**About this exercise**
Go through the data and report how many lines include the word "Adhes", giving only the number.

*** Opening Study material ***

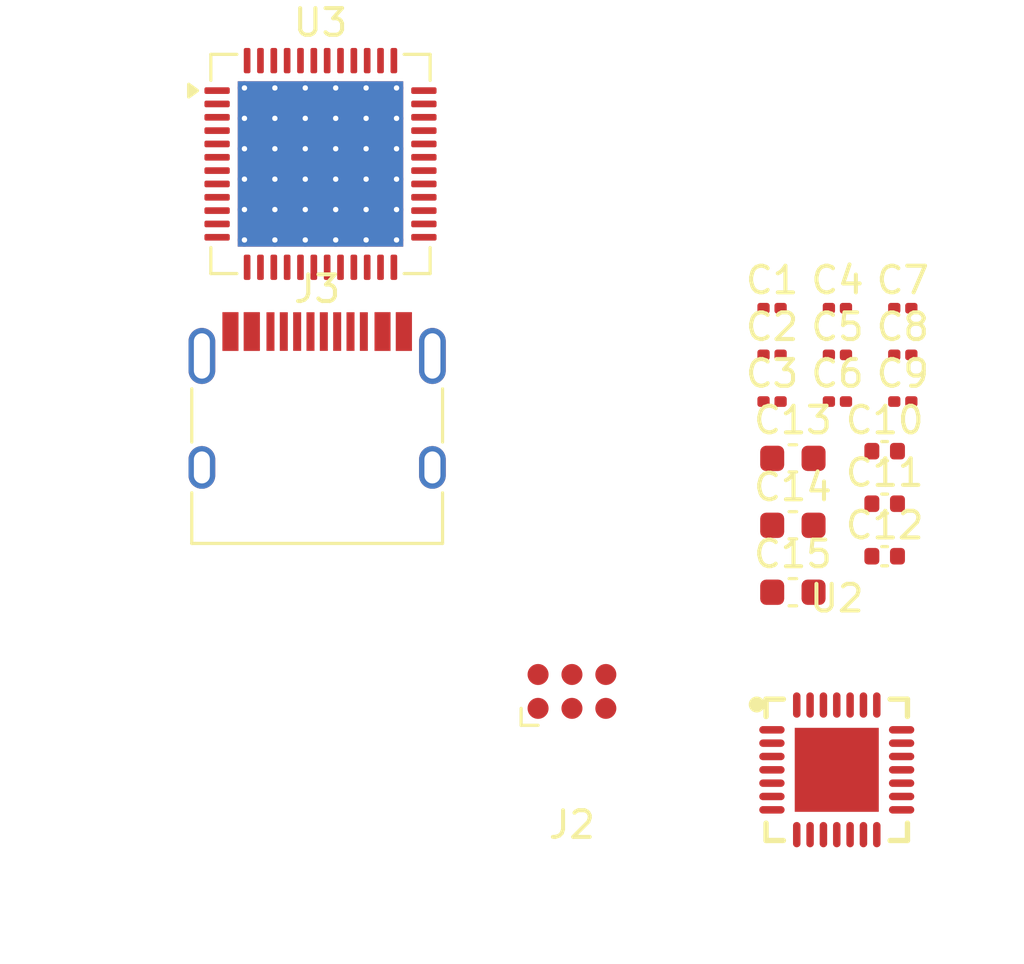
<source format=kicad_pcb>
(kicad_pcb
	(version 20241229)
	(generator "pcbnew")
	(generator_version "9.0")
	(general
		(thickness 1.6)
		(legacy_teardrops no)
	)
	(paper "A4")
	(layers
		(0 "F.Cu" signal)
		(2 "B.Cu" signal)
		(9 "F.Adhes" user "F.Adhesive")
		(11 "B.Adhes" user "B.Adhesive")
		(13 "F.Paste" user)
		(15 "B.Paste" user)
		(5 "F.SilkS" user "F.Silkscreen")
		(7 "B.SilkS" user "B.Silkscreen")
		(1 "F.Mask" user)
		(3 "B.Mask" user)
		(17 "Dwgs.User" user "User.Drawings")
		(19 "Cmts.User" user "User.Comments")
		(21 "Eco1.User" user "User.Eco1")
		(23 "Eco2.User" user "User.Eco2")
		(25 "Edge.Cuts" user)
		(27 "Margin" user)
		(31 "F.CrtYd" user "F.Courtyard")
		(29 "B.CrtYd" user "B.Courtyard")
		(35 "F.Fab" user)
		(33 "B.Fab" user)
		(39 "User.1" user)
		(41 "User.2" user)
		(43 "User.3" user)
		(45 "User.4" user)
	)
	(setup
		(pad_to_mask_clearance 0)
		(allow_soldermask_bridges_in_footprints no)
		(tenting front back)
		(pcbplotparams
			(layerselection 0x00000000_00000000_55555555_5755f5ff)
			(plot_on_all_layers_selection 0x00000000_00000000_00000000_00000000)
			(disableapertmacros no)
			(usegerberextensions no)
			(usegerberattributes yes)
			(usegerberadvancedattributes yes)
			(creategerberjobfile yes)
			(dashed_line_dash_ratio 12.000000)
			(dashed_line_gap_ratio 3.000000)
			(svgprecision 4)
			(plotframeref no)
			(mode 1)
			(useauxorigin no)
			(hpglpennumber 1)
			(hpglpenspeed 20)
			(hpglpendiameter 15.000000)
			(pdf_front_fp_property_popups yes)
			(pdf_back_fp_property_popups yes)
			(pdf_metadata yes)
			(pdf_single_document no)
			(dxfpolygonmode yes)
			(dxfimperialunits yes)
			(dxfusepcbnewfont yes)
			(psnegative no)
			(psa4output no)
			(plot_black_and_white yes)
			(sketchpadsonfab no)
			(plotpadnumbers no)
			(hidednponfab no)
			(sketchdnponfab yes)
			(crossoutdnponfab yes)
			(subtractmaskfromsilk no)
			(outputformat 1)
			(mirror no)
			(drillshape 1)
			(scaleselection 1)
			(outputdirectory "")
		)
	)
	(net 0 "")
	(net 1 "GND")
	(net 2 "+3V3")
	(net 3 "Net-(J2-~{RESET})")
	(net 4 "Net-(J2-SWDIO)")
	(net 5 "Net-(J2-SWCLK)")
	(net 6 "Net-(J2-SWO)")
	(net 7 "unconnected-(J3-D+-PadA6)")
	(net 8 "Net-(J3-VBUS-PadA4)")
	(net 9 "unconnected-(J3-D+-PadB6)")
	(net 10 "unconnected-(J3-SBU2-PadB8)")
	(net 11 "Net-(J3-CC2)")
	(net 12 "Net-(J3-CC1)")
	(net 13 "unconnected-(J3-D--PadB7)")
	(net 14 "unconnected-(J3-D--PadA7)")
	(net 15 "unconnected-(J3-SBU1-PadA8)")
	(net 16 "Net-(U2-LX2)")
	(net 17 "Net-(U2-EN4)")
	(net 18 "Net-(U2-EN2)")
	(net 19 "Net-(U2-LX3)")
	(net 20 "+1V2")
	(net 21 "+1V0")
	(net 22 "Net-(U2-LX1)")
	(net 23 "+1V5")
	(net 24 "Net-(U2-EN3)")
	(net 25 "Net-(U2-LX4)")
	(net 26 "+1V8")
	(net 27 "Net-(U2-PG4)")
	(net 28 "unconnected-(U3-VCCIO-Pad12)")
	(net 29 "unconnected-(U3-XCSO-Pad2)")
	(net 30 "unconnected-(U3-ACBUS3-Pad27)")
	(net 31 "unconnected-(U3-AGND-Pad41)")
	(net 32 "unconnected-(U3-VPHY-Pad3)")
	(net 33 "unconnected-(U3-ADBUS0-Pad13)")
	(net 34 "unconnected-(U3-ADBUS1-Pad14)")
	(net 35 "unconnected-(U3-ADBUS5-Pad18)")
	(net 36 "unconnected-(U3-ACBUS8-Pad32)")
	(net 37 "unconnected-(U3-GND-Pad48)")
	(net 38 "unconnected-(U3-VREGIN-Pad40)")
	(net 39 "unconnected-(U3-ADBUS2-Pad15)")
	(net 40 "unconnected-(U3-GND-Pad36)")
	(net 41 "unconnected-(U3-EEDATA-Pad43)")
	(net 42 "unconnected-(U3-VCCIO-Pad46)")
	(net 43 "unconnected-(U3-ACBUS4-Pad28)")
	(net 44 "unconnected-(U3-ADBUS6-Pad19)")
	(net 45 "unconnected-(U3-ACBUS2-Pad26)")
	(net 46 "unconnected-(U3-~{RESET}-Pad34)")
	(net 47 "unconnected-(U3-ACBUS6-Pad30)")
	(net 48 "unconnected-(U3-AGND-Pad9)")
	(net 49 "unconnected-(U3-REF-Pad5)")
	(net 50 "unconnected-(U3-ACBUS7-Pad31)")
	(net 51 "unconnected-(U3-GND-Pad47)")
	(net 52 "unconnected-(U3-ACBUS5-Pad29)")
	(net 53 "unconnected-(U3-GND-Pad23)")
	(net 54 "unconnected-(U3-GND-Pad10)")
	(net 55 "unconnected-(U3-VCCCORE-Pad38)")
	(net 56 "unconnected-(U3-TEST-Pad42)")
	(net 57 "unconnected-(U3-VCCA-Pad37)")
	(net 58 "unconnected-(U3-ACBUS9-Pad33)")
	(net 59 "unconnected-(U3-EECLK-Pad44)")
	(net 60 "unconnected-(U3-VCCD-Pad39)")
	(net 61 "unconnected-(U3-GND-Pad35)")
	(net 62 "unconnected-(U3-DP-Pad7)")
	(net 63 "unconnected-(U3-VCCIO-Pad24)")
	(net 64 "unconnected-(U3-DM-Pad6)")
	(net 65 "unconnected-(U3-XCSI-Pad1)")
	(net 66 "unconnected-(U3-EECS-Pad45)")
	(net 67 "unconnected-(U3-VPLL-Pad8)")
	(net 68 "unconnected-(U3-GND-Pad11)")
	(net 69 "unconnected-(U3-ADBUS7-Pad20)")
	(net 70 "unconnected-(U3-AGND-Pad4)")
	(net 71 "unconnected-(U3-ADBUS4-Pad17)")
	(net 72 "unconnected-(U3-ADBUS3-Pad16)")
	(net 73 "unconnected-(U3-GND-Pad22)")
	(net 74 "unconnected-(U3-ACBUS1-Pad25)")
	(net 75 "unconnected-(U3-ACBUS0-Pad21)")
	(footprint "Capacitor_SMD:C_0603_1608Metric" (layer "F.Cu") (at 96.664999 63.48))
	(footprint "Capacitor_SMD:C_0201_0603Metric" (layer "F.Cu") (at 100.784999 56.33))
	(footprint "Capacitor_SMD:C_0201_0603Metric" (layer "F.Cu") (at 98.334999 54.58))
	(footprint "Capacitor_SMD:C_0201_0603Metric" (layer "F.Cu") (at 100.784999 52.83))
	(footprint "Capacitor_SMD:C_0402_1005Metric" (layer "F.Cu") (at 100.104999 58.19))
	(footprint "Package_DFN_QFN:QFN-48-1EP_8x8mm_P0.5mm_EP6.2x6.2mm_ThermalVias" (layer "F.Cu") (at 78.96 47.42))
	(footprint "easyeda2kicad:QFN-28_L5.0-W5.0-P0.50-TL-EP3.2" (layer "F.Cu") (at 98.31 70.14))
	(footprint "Capacitor_SMD:C_0201_0603Metric" (layer "F.Cu") (at 98.334999 52.83))
	(footprint "Capacitor_SMD:C_0603_1608Metric" (layer "F.Cu") (at 96.664999 60.97))
	(footprint "Connector_USB:USB_C_Receptacle_HRO_TYPE-C-31-M-12" (layer "F.Cu") (at 78.834999 57.75))
	(footprint "Capacitor_SMD:C_0201_0603Metric" (layer "F.Cu") (at 100.784999 54.58))
	(footprint "Capacitor_SMD:C_0402_1005Metric" (layer "F.Cu") (at 100.104999 62.13))
	(footprint "Connector:Tag-Connect_TC2030-IDC-FP_2x03_P1.27mm_Vertical" (layer "F.Cu") (at 88.384999 67.2))
	(footprint "Capacitor_SMD:C_0201_0603Metric" (layer "F.Cu") (at 95.884999 52.83))
	(footprint "Capacitor_SMD:C_0603_1608Metric" (layer "F.Cu") (at 96.664999 58.46))
	(footprint "Capacitor_SMD:C_0201_0603Metric" (layer "F.Cu") (at 95.884999 54.58))
	(footprint "Capacitor_SMD:C_0402_1005Metric" (layer "F.Cu") (at 100.104999 60.16))
	(footprint "Capacitor_SMD:C_0201_0603Metric" (layer "F.Cu") (at 95.884999 56.33))
	(footprint "Capacitor_SMD:C_0201_0603Metric" (layer "F.Cu") (at 98.334999 56.33))
	(embedded_fonts no)
)

</source>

*** Closing Study material ***

**Output**
2